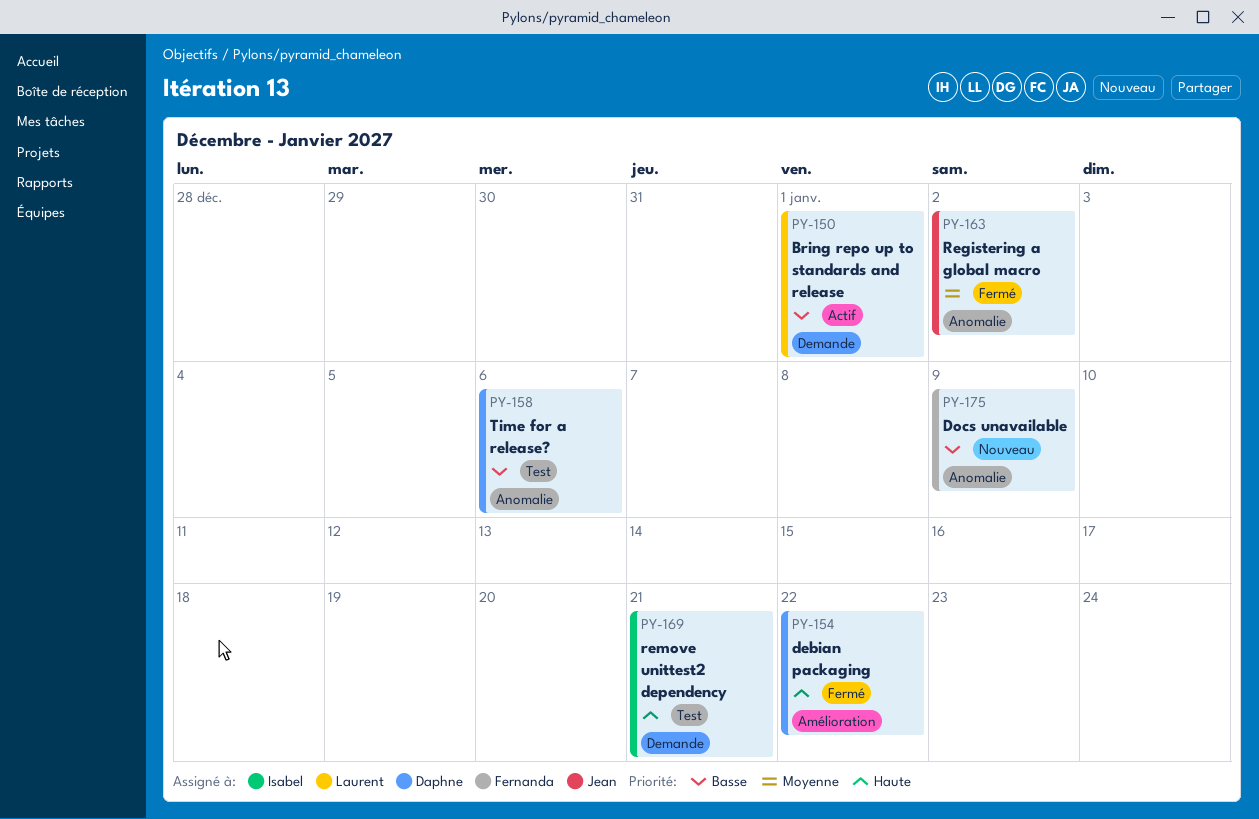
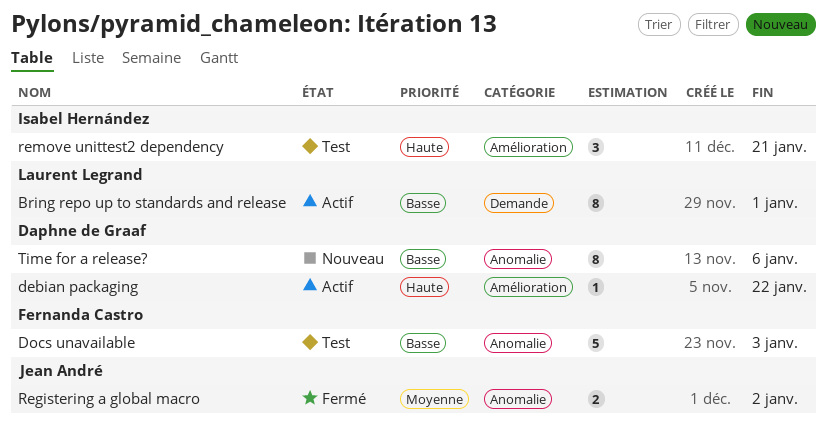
debian packaging, status: Fermé -> Actif
Docs unavailable, status: Nouveau -> Test
Docs unavailable, due: Jan 9 -> Jan 3
remove unittest2 dependency, label: Demande -> Amélioration
Time for a release?, status: Test -> Nouveau

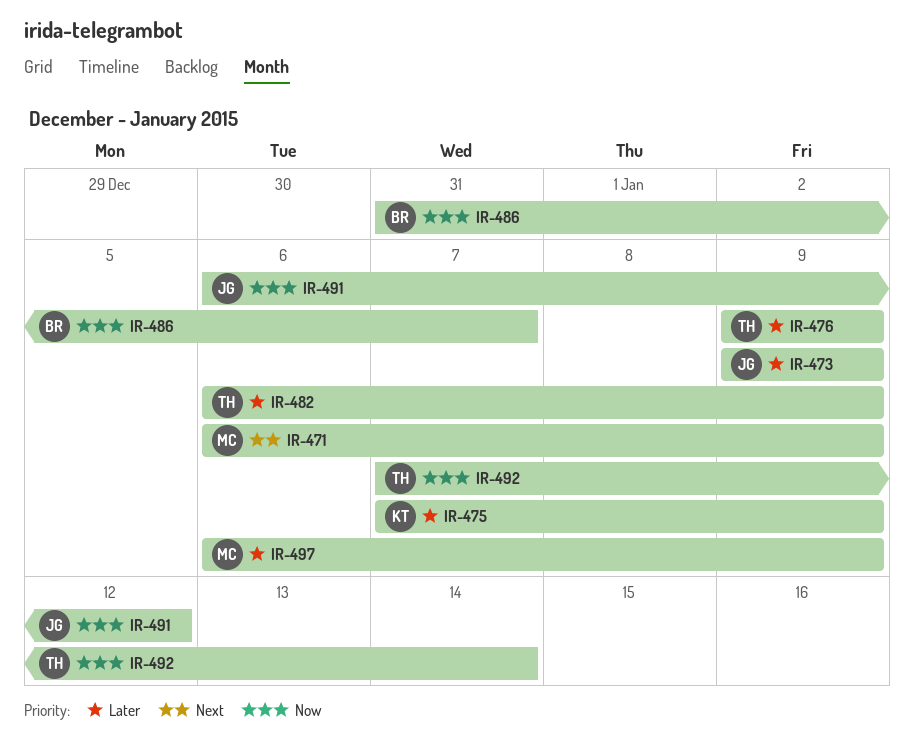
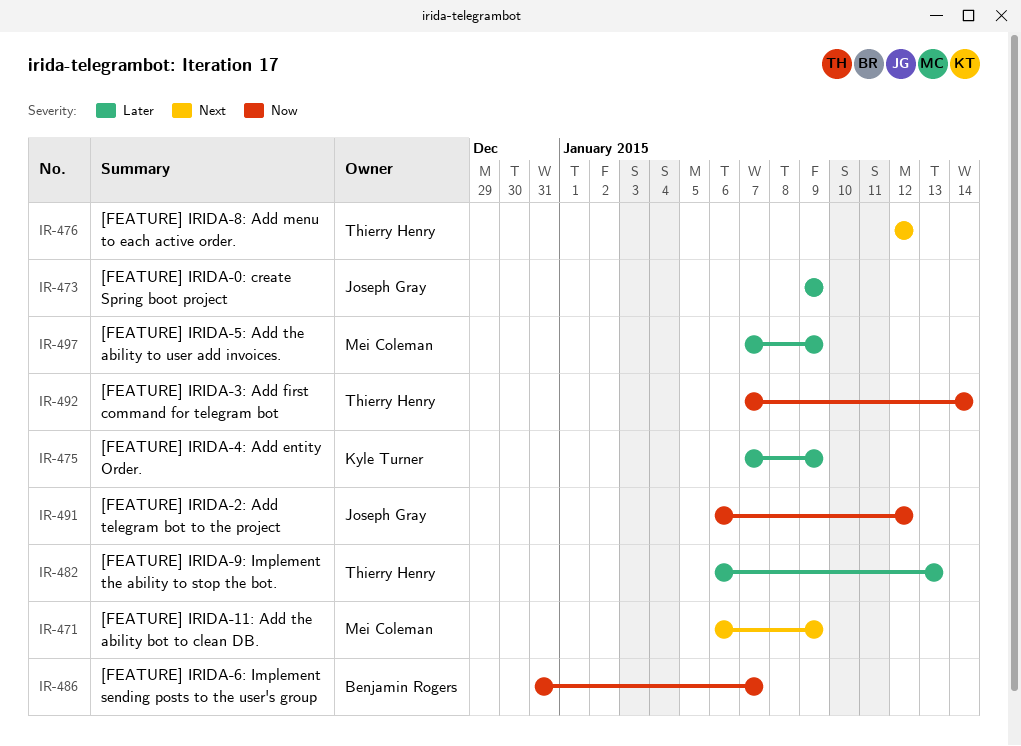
IR-476, priority: Later -> Next
IR-476, start: Jan 9 -> Jan 12
IR-476, due: Jan 9 -> Jan 12
IR-482, due: Jan 9 -> Jan 13
IR-497, start: Jan 6 -> Jan 7

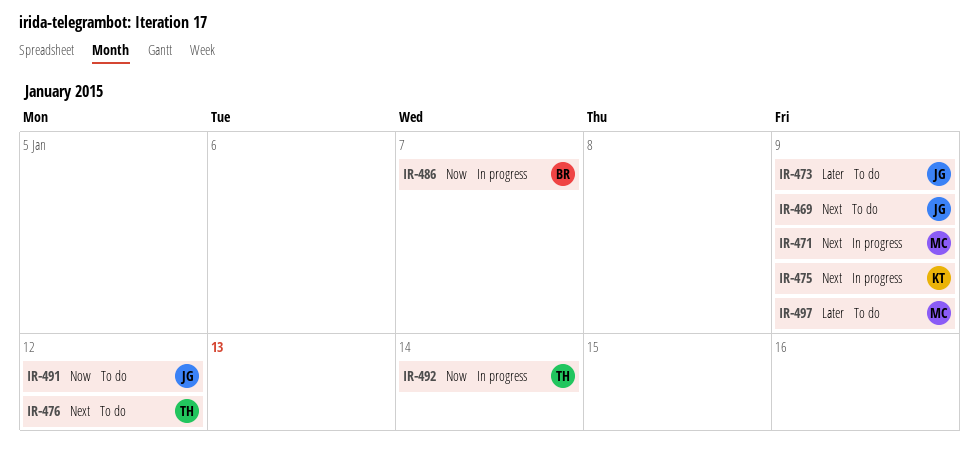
IR-469: none -> present
IR-475, priority: Later -> Next
IR-482: present -> none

###

What you will do:
Copy out each line of the entries that holds "Next".

Completed task:
IR-476, priority: Later -> Next
IR-475, priority: Later -> Next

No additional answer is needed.